* SUPPLIED DATA
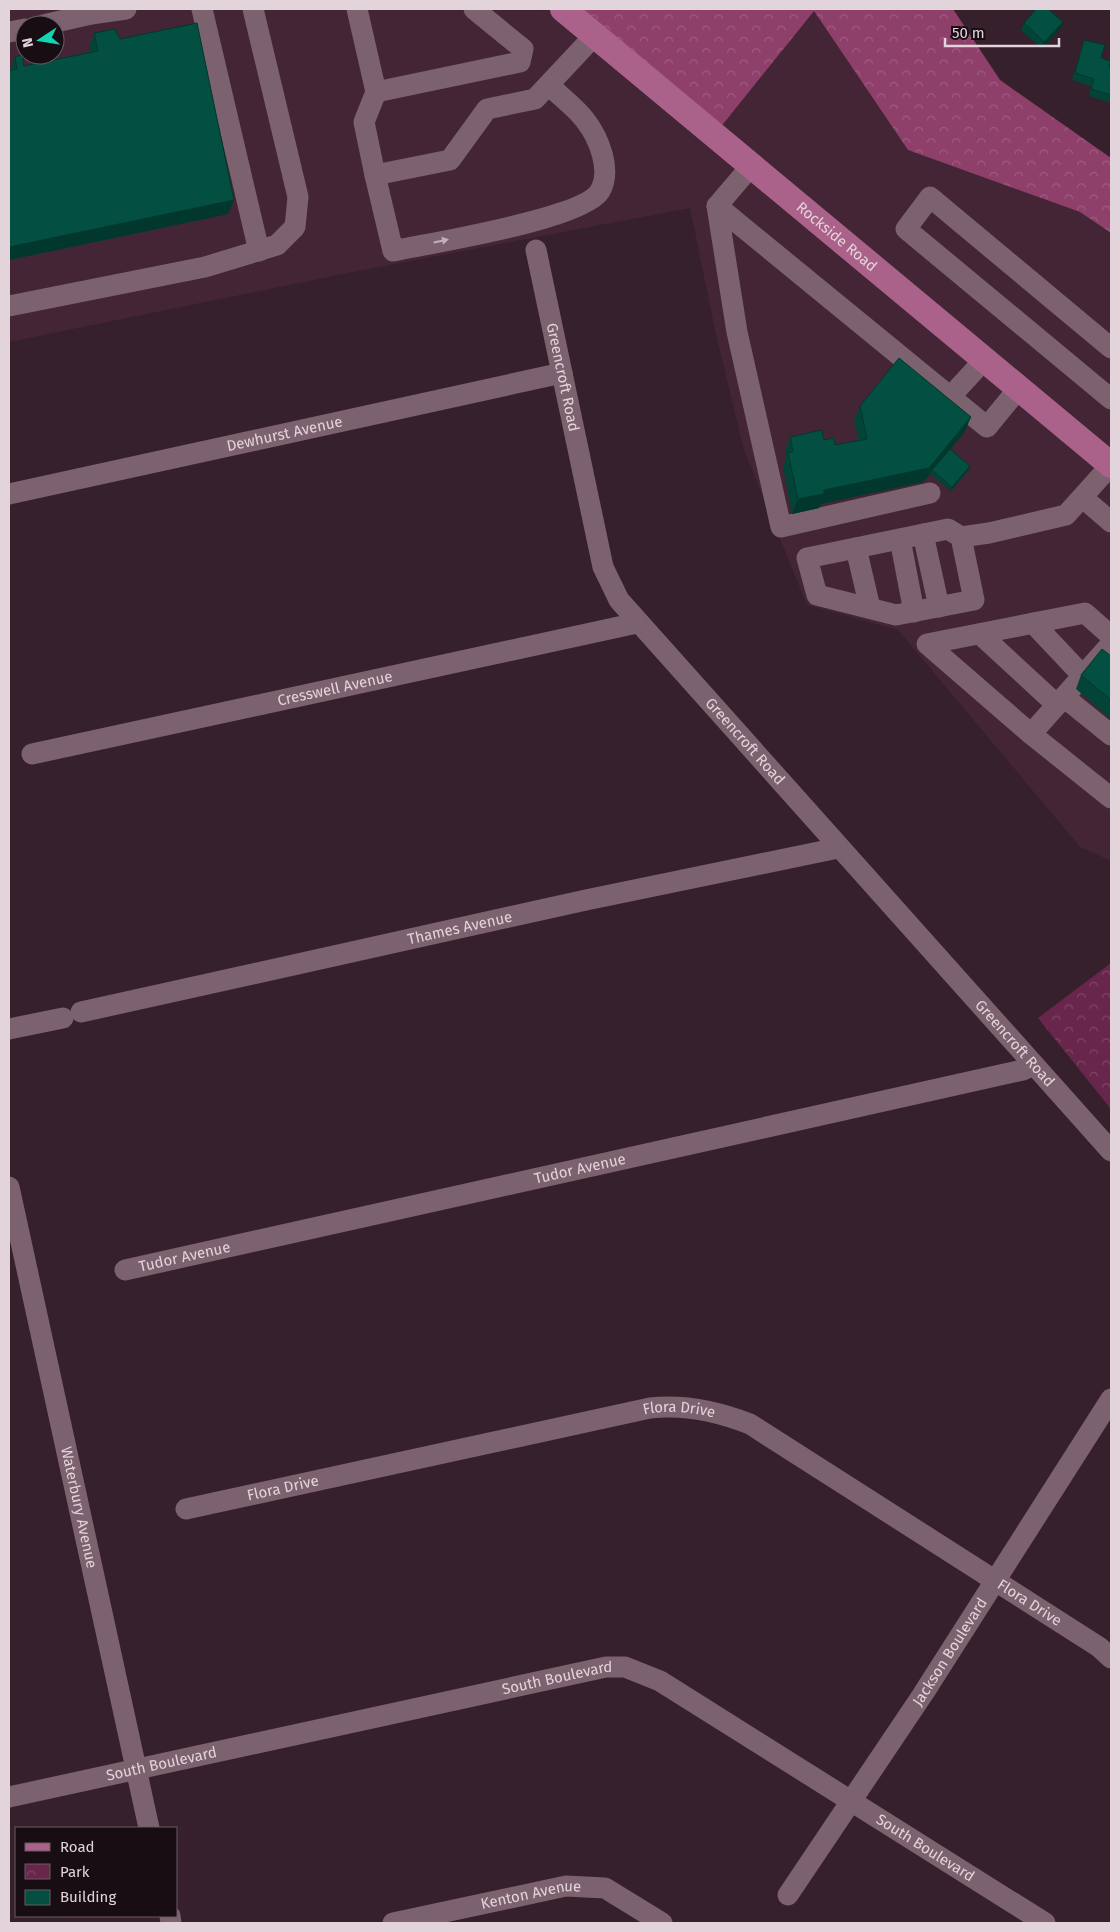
<svg xmlns="http://www.w3.org/2000/svg" width="1120" height="1932" font-family="'Fira Sans',sans-serif">
  <style>
    .built { fill: #432535; fill-rule: evenodd }
    .forest { fill: url(#forest-crowns) }
    .park { fill: url(#park-crowns) }
    .lines { fill: none; stroke-linecap: round; stroke-linejoin: round }
    .minor { stroke: #7c616e; stroke-width: 21 }
    .major { stroke: #ab628a; stroke-width: 26 }
    .wall { fill: #034439 }
    .shaded-wall { fill: #02372e }
    .building { fill: #034f42; stroke: #02372e }
    .oneway { fill: #c4b1ba }
    .labels { text-anchor: middle; stroke-width: 4.5; stroke-linejoin: round; paint-order: stroke }
    .street-label { font-size: 15px; fill: #e3d3da; stroke: #170d12 }
  </style>
  <defs>
    <pattern id="forest-crowns" width="20" height="18" patternUnits="userSpaceOnUse" patternTransform="scale(1.25)"><rect width="20" height="18" fill="#8e406b"/><path d="M2 6a3 3 0 1 1 6 0M12 15a3 3 0 1 1 6 0" fill="none" stroke="#9e5b80"/></pattern>
    <pattern id="park-crowns" width="20" height="18" patternUnits="userSpaceOnUse" patternTransform="scale(1.25)"><rect width="20" height="18" fill="#69264c"/><path d="M2 6a3 3 0 1 1 6 0M12 15a3 3 0 1 1 6 0" fill="none" stroke="#7e4565"/></pattern>
  </defs>
  <rect width="100%" height="100%" fill="#36202b"/>
  <!-- built -->
  <path class="built" d="M9 9 814 11 908 150 1080 212 1111 233V861L1080 847 898 630 807 605 744 450 716 335 690 208 358 271 9 342ZM25 25H55V55H25Z"/>
  <!-- forest -->
  <path class="forest" d="M563 9H953L1000 80 1111 158V233L1080 212 908 150 814 11 715 134Z"/>
  <!-- park -->
  <path class="park" d="M1111 963V1109L1038 1018Z"/>
  <g class="lines">
    <!-- minor -->
    <g class="minor">
      <path d="M90 9 91 14 126 9"/>
      <path d="M202 9 259 251"/>
      <path d="M357 9 376 92 364 122 375 175 450 160 487 109 535 99 595 35"/>
      <path d="M43 25 91 14"/>
      <path d="M9 32 25 29"/>
      <path d="M376 92 520 62 523 49 474 9"/>
      <path d="M752 165 717 206 737 332 781 527 930 493"/>
      <path d="M375 175 393 251C430 243 584 219 600 191 612 170 599 138 585 120 576 108 561 97 550 86"/>
      <path d="M717 206 987 427 1019 388"/>
      <path id="s1" d="M536 250 603 567 619 600 1111 1151"/>
      <path d="M9 306 205 267 277 245 295 227 298 197 253 9"/>
      <path d="M1111 348 930 197 906 229 1111 399"/>
      <path d="M951 396 984 360"/>
      <path id="s2" d="M9 494 562 373"/>
      <path d="M1083 498 1111 522"/>
      <path d="M923 534 939 607"/>
      <path d="M961 537 974 600 896 615 817 595 807 558 948 529 961 537 989 533 1066 515 1111 465"/>
      <path d="M900 539 914 612"/>
      <path d="M856 548 870 608"/>
      <path d="M1033 623 1083 676"/>
      <path d="M980 634 1057 705"/>
      <path d="M1111 644 1031 734 1111 798"/>
      <path d="M1064 697 1111 735"/>
      <path d="M1031 734 927 644 1085 613 1111 636"/>
      <path id="s3" d="M32 754 637 623"/>
      <path id="s4" d="M81 1012 586 900 838 848"/>
      <path d="M9 1029 63 1018"/>
      <path id="s5" d="M9 1187 149 1828"/>
      <path id="s6" d="M125 1270 1023 1070 1034 1065"/>
      <path id="s7" d="M186 1509 650 1408C685 1404 717 1411 750 1424L1099 1647 1111 1658"/>
      <path id="s8" d="M9 1797 606 1667H625L660 1681 1045 1923"/>
      <path id="s9" d="M788 1895 923 1694 1111 1399"/>
      <path d="M170 1916 171 1923"/>
      <path id="s10" d="M393 1923 566 1886 605 1888 662 1923"/>
    </g>
    <!-- major -->
    <path class="major" id="s11" d="M563 9 1111 465"/>
  </g>
  <!-- wall -->
  <path class="wall" d="M1063 22 1060 29 1042 49 1021 30 1024 23Z
    M94 33 120 39 228 214 9 260V71H10L15 57 24 66 90 52 89 48Z
    M1084 40 1109 67H1111V103L1089 96 1091 86 1072 80Z
    M860 406 965 431 950 449 969 469 951 491 930 474 923 482 821 504 819 508 792 514 783 467 786 457 785 451 790 437 824 440 835 445 859 440 854 421Z
    M1111 656V719L1076 689 1081 675Z"/>
  <!-- shaded-wall -->
  <path class="shaded-wall" d="M1063 22 1060 29 1042 49 1044 42Z
    M234 200 228 214 9 260V247Z
    M971 417 965 431 933 471 932 470 930 474 923 482 821 504 819 508 792 514 798 499 824 490Z
    M970 466 969 469 951 491 952 487Z"/>
  <!-- building -->
  <path class="building" d="M1036 9H1048L1063 22 1044 42 1024 23Z
    M197 23 234 200 9 247V71L17 69 15 57 22 55 24 66 98 51 94 33 115 29 120 39Z
    M1084 40 1105 45 1101 58 1111 61 1109 67H1111V95L1091 89 1094 79 1075 73Z
    M899 358 971 417 929 468 824 490V494L798 499 788 453 793 451 790 437 822 430 824 440 834 438 835 445 867 439 860 406Z
    M950 449 970 466 952 487 932 470Z
    M1102 649 1111 656V700L1081 675Z"/>
  <!-- one-way arrows -->
  <defs><path id="oneway-solid" d="M-6-.8H1V-3.2L6.5 0L1 3.2V.8H-6Z" transform="scale(1.25)"/></defs>
  <use class="oneway" href="#oneway-solid" transform="translate(441 241) rotate(-12)"/>
  <g class="labels">
    <!-- street labels -->
    <g class="street-label">
      <text dy="5" stroke="none"><textPath href="#s11" startOffset="356">Rockside Road</textPath></text>
      <text dy="5" stroke="none"><textPath href="#s1" startOffset="130">Greencroft Road</textPath></text>
      <text dy="5" stroke="none"><textPath href="#s2" startOffset="282">Dewhurst Avenue</textPath></text>
      <text dy="5" stroke="none"><textPath href="#s3" startOffset="310">Cresswell Avenue</textPath></text>
      <text dy="5" stroke="none"><textPath href="#s1" startOffset="550">Greencroft Road</textPath></text>
      <text dy="5" stroke="none"><textPath href="#s4" startOffset="388">Thames Avenue</textPath></text>
      <text dy="5" stroke="none"><textPath href="#s1" startOffset="955">Greencroft Road</textPath></text>
      <text dy="5" stroke="none"><textPath href="#s6" startOffset="466">Tudor Avenue</textPath></text>
      <text dy="5" stroke="none"><textPath href="#s6" startOffset="61">Tudor Avenue</textPath></text>
      <text dy="5" stroke="none"><textPath href="#s7" startOffset="504">Flora Drive</textPath></text>
      <text dy="5" stroke="none"><textPath href="#s7" startOffset="99">Flora Drive</textPath></text>
      <text dy="5" stroke="none"><textPath href="#s5" startOffset="328">Waterbury Avenue</textPath></text>
      <text dy="5" stroke="none"><textPath href="#s7" startOffset="909">Flora Drive</textPath></text>
      <text dy="5" stroke="none"><textPath href="#s9" startOffset="292">Jackson Boulevard</textPath></text>
      <text dy="5" stroke="none"><textPath href="#s8" startOffset="561">South Boulevard</textPath></text>
      <text dy="5" stroke="none"><textPath href="#s8" startOffset="156">South Boulevard</textPath></text>
      <text dy="5" stroke="none"><textPath href="#s8" startOffset="981">South Boulevard</textPath></text>
      <text dy="5" stroke="none"><textPath href="#s10" startOffset="141">Kenton Avenue</textPath></text>
    </g>
  </g>
  <!-- border -->
  <rect width="1120" height="1932" fill="none" stroke="#e3d3da" stroke-width="20"/>
  <!-- legend -->
  <rect x="15" y="1827" width="162" height="90" fill="#170d12" stroke="#695c62"/>
  <rect x="25" y="1843" width="25" height="8" fill="#ab628a" stroke="#695c62"/>
  <text x="60" y="1852" font-size="15" fill="#e3d3da">Road</text>
  <rect x="25" y="1864" width="25" height="15" fill="url(#park-crowns)" stroke="#695c62"/>
  <text x="60" y="1877" font-size="15" fill="#e3d3da">Park</text>
  <rect x="25" y="1890" width="25" height="15" fill="#034f42" stroke="#695c62"/>
  <text x="60" y="1902" font-size="15" fill="#e3d3da">Building</text>
  <!-- north arrow -->
  <g transform="translate(40 40) rotate(258)"><circle r="24" fill="#170d12" stroke="#695c62"/>
  <path d="M0-4L9 19L0 12L-9 19Z" fill="#14d5b3"/>
  <text y="-8" font-size="14" font-weight="bold" text-anchor="middle" fill="#e3d3da">N</text>
  </g>
  <!-- scale -->
  <path d="M945 38v8h114v-8" fill="none" stroke="#e3d3da" stroke-width="2.5"/>
  <text x="952" y="38" font-size="15" fill="#e3d3da" stroke="#170d12" stroke-width="4" paint-order="stroke">50 m</text>
</svg>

* ACTIVITY
Tally the lines of the preceding listing in which the word "userSpaceOnUse" appears; state nothing but the total.

* ANSWER TO THE PROBLEM
2